EL OLIVO

EL OLIVO

No había mejor momento en el día. Sentado, sin ruidos. Con suerte, en inviernos lluviosos,  solo se escuchaba el riachuelo cercano. Pequeños placeres que pocos sabían que existían. Tras una larga caminata entre olivos y almendros. A solas. Bueno, obligado por sus hijos, no tan solo. El pequeño artefacto móvil que apenas acertaba a comprender.

— Papá, acuérdate siempre de llevarlo. A ti no te cuesta nada y a nosotros nos evitaría un disgusto grande. — le recordaba su hijo en las esporádicas llamadas.

Y, Miguel, obediente, hacía lo que sus hijos le pedían. Tan poco le costaba tanto pero eso sí, durante su paseo diario, el cachivache en silencio. Le resultaba siempre molesto escuchar el sonido pero, en su momento sagrado, era especialmente irritante.

Siempre la misma rutina. Salía de casa a las cinco de la tarde, los días pares hacia la derecha, y los impares hacía la izquierda pero en una ruta circular de diez mil doscientos veinte pasos. Los justos para llegar a su olivo. Allí donde tenía su cojín, raído pero cómodo. Sacaba de la pequeña mochila el bocadillo bien empapelado y una botella de agua. Fresca, muy fresca. Se acomodaba apoyando la espalda en el tronco centenario y cada uno de los surcos de su madera le recordaba todas las arrugas de su piel; su tacto rugoso le llevaba a sentir la aspereza de sus manos y su color marrón grisáceo le traía a la memoria el color de su cabello.

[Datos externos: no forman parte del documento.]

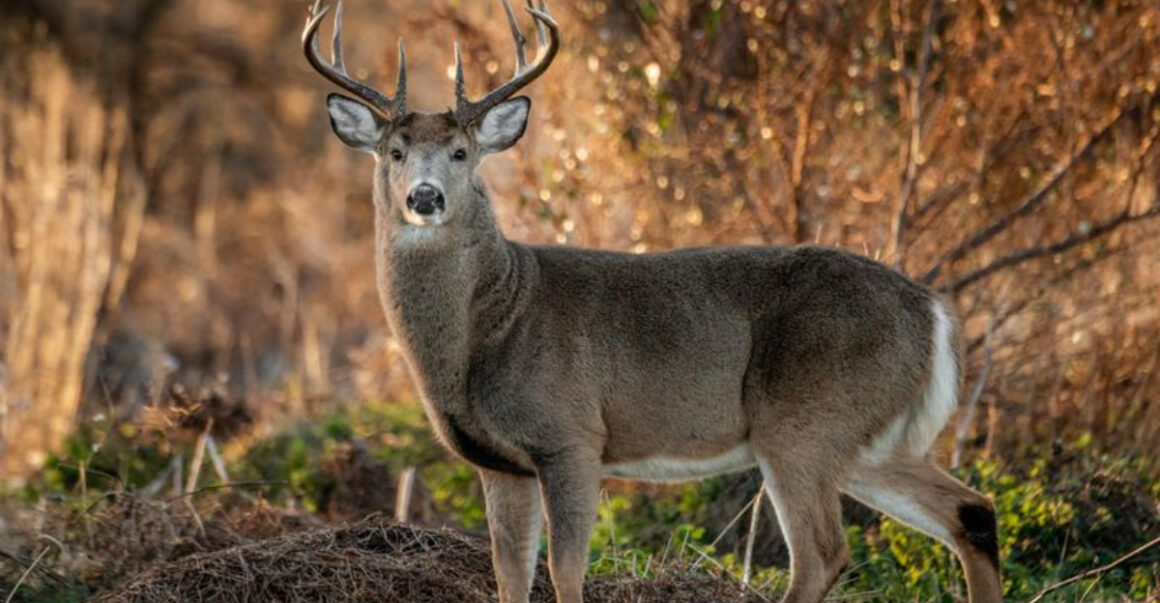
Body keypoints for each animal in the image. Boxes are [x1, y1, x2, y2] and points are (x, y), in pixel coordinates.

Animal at [301, 2, 1002, 602]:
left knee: (825, 554)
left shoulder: (571, 435)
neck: (490, 325)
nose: (425, 196)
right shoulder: (500, 462)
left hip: (805, 419)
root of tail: (933, 312)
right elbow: (510, 578)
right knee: (971, 511)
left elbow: (566, 573)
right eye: (393, 152)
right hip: (868, 438)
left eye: (461, 152)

Sentía que aquel árbol era él. Tan acompañado por el resto de árboles pero tan solo en su vida. Tantos años a la espalda y tan fuerte como siempre. Cada vez más encorvado y menos fructífero. Apenas era recordado en su día a día, solo en las fechas señaladas. El olivo en la época de la recogida y él en navidad. Una vez al año.